RE: tire pressures again??

the tire shop said 95 the next time they said they usually put in 10 psi less than the tire says which would be 100 psi but the door tag says 65 psi ? the motorhome is a 93 model the tires on the front are 3 yrs old and 5yrs on the rear ?


----------



## brodavid (Oct 3, 2009)

Re: tire pressures again??

need to get ready to change out your tires getting old. mostly the rear


----------



## Kirk (Oct 3, 2009)

Re: tire pressures again??

What make are the tires? The manufacturer of the tires should provide an inflation table that will give the proper inflation for the tires based upon the weight that is riding on them. The proper pressure is to use the one from the chart, plus 10%. If your tires are from either Goodyear or Michelin, both of them have inflation tables for their tires on their internet site and they can be down-loaded. You should never put different air pressures in two tires on the same axle, so you take the weight of the higher loaded tire and use it in both tires. If you only have weights by axle, I would assume that the weight is split at 40% one side and 60% on the other when selecting the proper inflation pressure, just for safety. Very few RVs are properly balanced from side to side.

As to what it says on the sticker, remember that the sticker was made up in 1993, when there were different tires for sale than there are today. The information should have been based upon max. loading of the tires that came on the RV.  

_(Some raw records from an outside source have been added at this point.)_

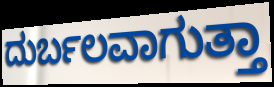
ದುರ್ಬಲವಾಗುತ್ತಾ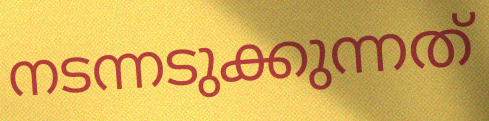
നടന്നടുക്കുന്നത്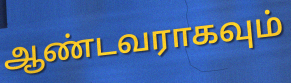
ஆண்டவராகவும்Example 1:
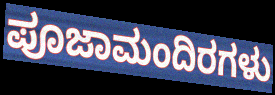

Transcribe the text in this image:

ಪೂಜಾಮಂದಿರಗಳು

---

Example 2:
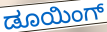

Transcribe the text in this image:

ಡೂಯಿಂಗ್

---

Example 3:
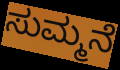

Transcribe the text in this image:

ಸುಮ್ಮನೆ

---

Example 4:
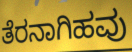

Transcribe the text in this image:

ತೆರನಾಗಿಹವು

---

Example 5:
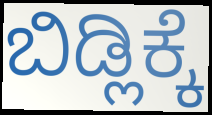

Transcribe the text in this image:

ಬಿಡ್ಲಿಕ್ಕೆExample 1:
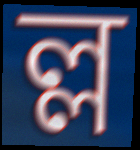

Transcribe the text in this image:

ল্ল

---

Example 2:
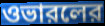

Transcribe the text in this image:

ওভারলের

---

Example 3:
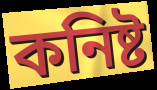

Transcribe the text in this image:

কনিষ্ট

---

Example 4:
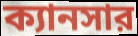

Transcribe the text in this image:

ক্যানসার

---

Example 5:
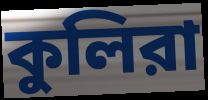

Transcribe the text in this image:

কুলিরাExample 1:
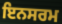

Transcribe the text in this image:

ਇਨਸਰਮ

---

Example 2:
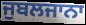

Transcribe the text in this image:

ਜੁਬਲਜਾਨਾ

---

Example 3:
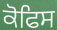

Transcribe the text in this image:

ਕੋਫਿਸ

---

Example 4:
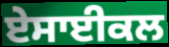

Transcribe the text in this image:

ਏਸਾਈਕਲ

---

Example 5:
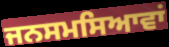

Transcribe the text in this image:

ਜਨਸਮਸਿਆਵਾਂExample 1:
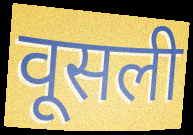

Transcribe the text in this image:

वूसली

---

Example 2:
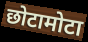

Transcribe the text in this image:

छोटामोटा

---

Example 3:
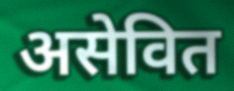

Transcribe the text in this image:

असेवित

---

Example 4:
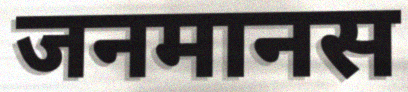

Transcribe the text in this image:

जनमानस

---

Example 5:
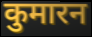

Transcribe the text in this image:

कुमारनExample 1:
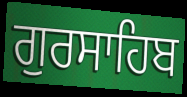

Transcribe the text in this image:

ਗੁਰਸਾਹਿਬ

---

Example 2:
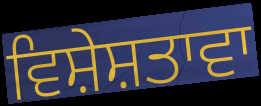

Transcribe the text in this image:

ਵਿਸ਼ੇਸ਼ਤਾਵਾ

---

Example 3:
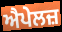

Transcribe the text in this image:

ਐਪੇਲਜ਼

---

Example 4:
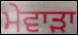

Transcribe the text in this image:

ਮੇਵਾੜਾ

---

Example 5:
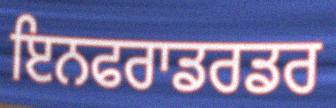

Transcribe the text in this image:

ਇਨਫਰਾਡਰਡਰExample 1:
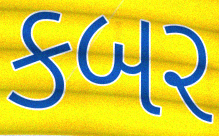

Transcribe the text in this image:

કબર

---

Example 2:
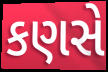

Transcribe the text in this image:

કણસે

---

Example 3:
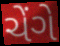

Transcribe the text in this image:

ચેંગે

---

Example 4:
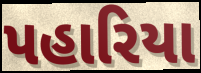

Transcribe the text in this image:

પહારિયા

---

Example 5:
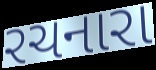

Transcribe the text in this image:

રચનારા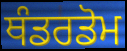
ਥੰਡਰਡੋਮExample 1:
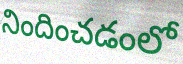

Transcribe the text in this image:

నిందించడంలో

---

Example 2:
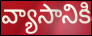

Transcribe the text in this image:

వ్యాసానికి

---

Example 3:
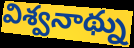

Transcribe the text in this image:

విశ్వనాథ్ను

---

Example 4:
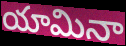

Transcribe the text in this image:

యామినా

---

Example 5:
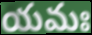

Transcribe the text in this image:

యమః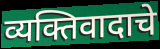
व्यक्तिवादाचे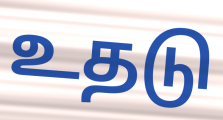
உதடு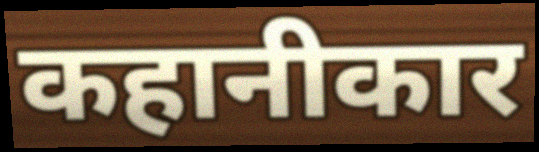
कहानीकारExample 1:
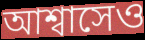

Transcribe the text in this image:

আশ্বাসেও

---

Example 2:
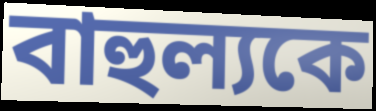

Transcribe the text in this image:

বাহুল্যকে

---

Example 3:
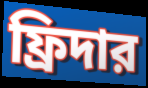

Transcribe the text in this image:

ফ্রিদার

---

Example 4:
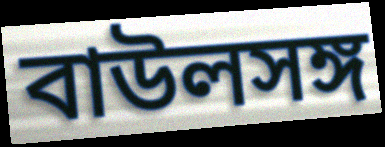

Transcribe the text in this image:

বাউলসঙ্গ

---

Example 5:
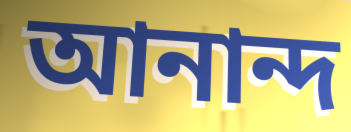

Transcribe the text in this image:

আনান্দ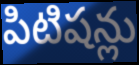
పిటిషన్లుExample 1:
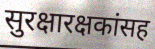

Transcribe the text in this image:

सुरक्षारक्षकांसह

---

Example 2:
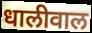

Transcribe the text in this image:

धालीवाल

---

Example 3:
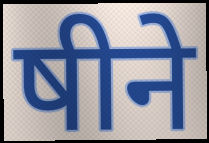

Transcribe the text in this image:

षीने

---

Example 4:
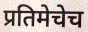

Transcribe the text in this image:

प्रतिमेचेच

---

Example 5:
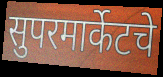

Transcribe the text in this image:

सुपरमार्केटचे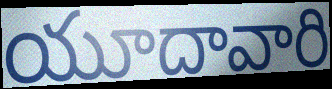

The F and the D are load ranges that are set by a federal highway standard. A load range F tire is to ratings higher than one of D. That is no doubt part of the difference in inflation numbers. As you increase the carrying capacity of any tire the air pressure in it has to increase. Remember that if you have 2000# of weight on a specific tire, then that 2000# must be distributed over the number of square inches of tire that touch the road. In other words, if you had ten square inches of tire carrying that 2000# it would require at least 200# of air pressure to carry it. 

Since your RV tires are probably around 6" or so wide and probably close to 6" of length are on the ground, that means that you have 36 square inches of tire to carry the load. It would thus mean that the tire could lift 3600# of weight if inflated to 100#/sq. inch. The tire ratings usually are designed to be significantly above the minimum inflation to life the rated weight, but have to be at least that much. As you go up in load rating, the tires are of heavier construction and are designed to be inflated above the minimum for design reasons but different newly constructed tires hve different load ratings and each has it's own ideal inflation pressure. 

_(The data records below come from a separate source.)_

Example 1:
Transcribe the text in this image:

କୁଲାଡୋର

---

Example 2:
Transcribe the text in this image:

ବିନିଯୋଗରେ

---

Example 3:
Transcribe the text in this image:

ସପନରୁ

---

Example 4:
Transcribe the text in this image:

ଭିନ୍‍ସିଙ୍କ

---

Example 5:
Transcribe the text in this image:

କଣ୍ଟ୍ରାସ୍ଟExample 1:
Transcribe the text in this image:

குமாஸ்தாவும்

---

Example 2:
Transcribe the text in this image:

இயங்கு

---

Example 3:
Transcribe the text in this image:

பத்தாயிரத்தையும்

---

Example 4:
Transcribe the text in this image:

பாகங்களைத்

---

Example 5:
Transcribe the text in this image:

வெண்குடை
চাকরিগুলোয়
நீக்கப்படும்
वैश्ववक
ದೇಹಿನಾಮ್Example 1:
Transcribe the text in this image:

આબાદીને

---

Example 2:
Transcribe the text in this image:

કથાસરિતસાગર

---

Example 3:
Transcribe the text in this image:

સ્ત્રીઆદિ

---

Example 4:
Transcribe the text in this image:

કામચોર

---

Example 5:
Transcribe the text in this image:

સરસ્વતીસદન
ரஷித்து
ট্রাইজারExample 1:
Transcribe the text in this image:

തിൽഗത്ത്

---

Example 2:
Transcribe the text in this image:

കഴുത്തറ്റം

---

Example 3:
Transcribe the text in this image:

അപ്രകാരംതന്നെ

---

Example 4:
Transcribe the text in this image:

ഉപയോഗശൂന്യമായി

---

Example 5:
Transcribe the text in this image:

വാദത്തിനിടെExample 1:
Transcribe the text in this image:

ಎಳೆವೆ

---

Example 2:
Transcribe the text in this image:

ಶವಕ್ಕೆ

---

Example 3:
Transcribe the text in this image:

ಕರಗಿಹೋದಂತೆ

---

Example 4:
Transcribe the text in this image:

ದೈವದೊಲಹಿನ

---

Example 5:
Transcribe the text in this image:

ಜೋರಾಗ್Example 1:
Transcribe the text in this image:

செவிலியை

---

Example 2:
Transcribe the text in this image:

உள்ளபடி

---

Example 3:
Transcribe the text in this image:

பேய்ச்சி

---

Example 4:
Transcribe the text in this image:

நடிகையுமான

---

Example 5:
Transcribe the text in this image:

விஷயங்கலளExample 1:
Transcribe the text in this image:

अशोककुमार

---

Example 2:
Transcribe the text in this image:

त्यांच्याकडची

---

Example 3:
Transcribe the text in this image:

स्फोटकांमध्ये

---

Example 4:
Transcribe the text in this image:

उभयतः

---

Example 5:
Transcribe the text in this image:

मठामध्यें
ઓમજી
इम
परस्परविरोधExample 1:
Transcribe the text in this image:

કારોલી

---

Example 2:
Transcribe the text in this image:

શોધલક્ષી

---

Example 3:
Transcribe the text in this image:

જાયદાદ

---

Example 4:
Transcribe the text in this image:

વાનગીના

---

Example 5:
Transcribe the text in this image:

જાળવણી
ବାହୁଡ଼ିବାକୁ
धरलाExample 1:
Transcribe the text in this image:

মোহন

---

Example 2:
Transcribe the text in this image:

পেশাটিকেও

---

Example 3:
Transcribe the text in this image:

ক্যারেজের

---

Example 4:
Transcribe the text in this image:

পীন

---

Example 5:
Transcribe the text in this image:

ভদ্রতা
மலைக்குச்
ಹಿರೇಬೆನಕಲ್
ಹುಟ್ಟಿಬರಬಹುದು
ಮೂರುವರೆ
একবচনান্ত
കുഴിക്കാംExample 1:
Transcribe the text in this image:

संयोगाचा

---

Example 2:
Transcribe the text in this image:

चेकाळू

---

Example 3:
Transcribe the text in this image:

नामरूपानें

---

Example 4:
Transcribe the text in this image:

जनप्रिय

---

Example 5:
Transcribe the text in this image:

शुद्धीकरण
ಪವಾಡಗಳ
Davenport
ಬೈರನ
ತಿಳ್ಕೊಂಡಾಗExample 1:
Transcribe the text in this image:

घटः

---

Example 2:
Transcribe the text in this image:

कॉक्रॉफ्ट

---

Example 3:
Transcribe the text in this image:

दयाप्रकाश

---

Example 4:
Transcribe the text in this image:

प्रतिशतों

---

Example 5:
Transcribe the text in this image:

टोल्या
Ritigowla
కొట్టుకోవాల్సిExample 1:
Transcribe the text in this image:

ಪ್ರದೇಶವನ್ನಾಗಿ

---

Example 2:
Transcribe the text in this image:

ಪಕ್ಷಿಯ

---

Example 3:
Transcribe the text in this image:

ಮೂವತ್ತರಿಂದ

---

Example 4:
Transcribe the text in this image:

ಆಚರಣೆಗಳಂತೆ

You must base it upon the make and model of tire that you have, as well as it's load range.


----------



## DL Rupper (Oct 3, 2009)

Re: tire pressures again??

To cut to the chase, use the psi that's on the tire sidewall until you get to a reputable tire dealer that can check the tires out.  

Your tires are good for 7 years of wear and tear.  If you keep tires on longer, regardless of the tread depth and looks of the tires, you are asking for blowouts.  The sun (UV) and weather wear the side walls of the tires out.


----------